Do NOT Explicitly Use Threads for Parallel Programming

Mon, November 10, 2008, 11:20 PM under ParallelComputing
I presume you are sold on the goal of achieving fine grained parallelism – if not please read that post.

In that post I talked quite a bit about the need to partition our work into many small chunks. So how could we partition a long running work item that looks like this:
  static void Main()
{
Tree tr = Tree.CreateSomeTree(9, 1);
Stopwatch sw = Stopwatch.StartNew();
WalkTree(tr);
Console.WriteLine("Elapsed= " + sw.ElapsedMilliseconds.ToString());
Console.ReadLine();
}
static int ProcessItem(int treeData)
{
// for demo purposes
Thread.SpinWait(4000000); //TODO something real with data
return treeData; // not being used
}
static void WalkTree(Tree tree)
{
if (tree == null) return;
WalkTree(tree.Left);
WalkTree(tree.Righ);
ProcessItem(tree.Data);
}
…assuming that Tree is defined like this: Tree.cs.

The immediate thought might be to use a thread, for example:
  static void WalkTree(Tree tree)
{
if (tree == null) return;
Thread left = new Thread((o) => WalkTree(tree.Left));
left.Start();
Thread righ = new Thread((o) => WalkTree(tree.Righ));
righ.Start();
left.Join();
righ.Join();
ProcessItem(tree.Data);
}
So now the code runs faster (e.g. on a quad core machine) than the sequential approach – the result is good. But the way we achieved this was not good, for at least 3 reasons:

1. By oversubscribing the CPU like this (creating 1023 threads on a quad core machine) we are paying a hefty price for context switching. Sure, the overall performance increased, but it could have increased even more if we used the correct number of threads. The correct number of threads is, of course, equal to the number of cores on the box. For example on a quad core, 4 threads is the ideal number of threads to execute compute bound work.

2. By making the OS schedule all those threads for our process, our process is getting an unfair advantage over other apps on the same box. That is being a bad citizen on the machine.

3. The most important reason IMO that the approach above is a bad idea is memory consumption. Since CLR 2.0, every managed thread uses 1MB of committed memory. Depending on your machine configuration and environment setup, the code above won't even run and will instead throw an OutOfMemoryException exception. That is a clue that this approach simply does not scale. We need an approach where we increase our data load (e.g. the depth of the tree) and have our algorithm scale. This again goes back to point 1, which is that ideally the number of threads used by our process is equal to the number of cores on the machine.

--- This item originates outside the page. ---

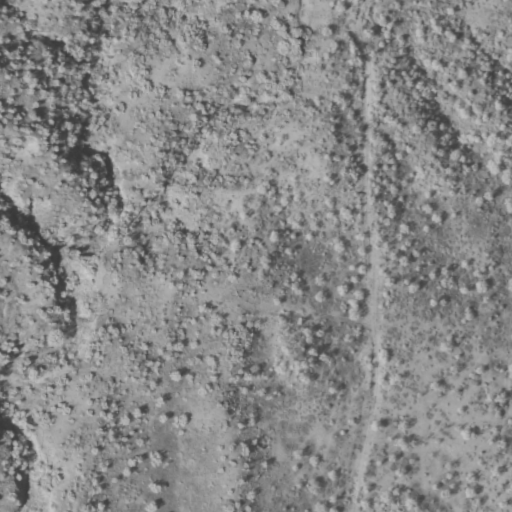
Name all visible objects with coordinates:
road: (359, 257)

So even though partitioning the problem into many small chunks was a good thing, using threads was not. The fundamental problem here is that the unit of partitioning in our user mode app is also the unit of scheduling of the OS.

So, we need some kind of user mode "engine" to schedule only as many threads as the number of cores on the machine and we need this to take place automatically for us. We also need to be able to partition the overall compute-bound operation into many work items that will get executed by the "engine". If this sounds familiar, it should: ThreadPool. The CLR thread pool has the correct internal logic and a simple interface (QueueUserWorkItem) for scheduling work items to be executed by the threads it manages. This appears to be the answer to achieving fine grained parallelism.

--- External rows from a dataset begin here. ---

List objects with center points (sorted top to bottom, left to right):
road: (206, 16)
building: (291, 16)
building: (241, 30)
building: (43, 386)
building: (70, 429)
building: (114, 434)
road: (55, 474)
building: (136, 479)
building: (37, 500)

The problem with the current ThreadPool API is that it has almost no API. You simply throw items to it in a "fire and forget" manner. You get back no handle to the work item. No way of cancelling it, waiting on it, composing a group of items in a structured way, handling exceptions thrown concurrently or any other richer construct built on top of it. So while you should be using the ThreadPool today for parallelism, there is a considerable improvement coming in .NET 4 – I'll cover that in another blog post. In the meantime, I leave it to you dear reader to convert the tree walking sample above to directly use the ThreadPool instead of threads (hint, you'll need a ManualResetEvent or equivalent to simulate the Thread.Join semantics).

As an aside, there are many people (e.g. Jeffrey Richter) that advise to never explicitly use threads for anything at all (not just in the context of parallelism, but under no circumstances whatsoever). Their advice is to always use the ThreadPool wherever you considered using a thread! Can you argue with that?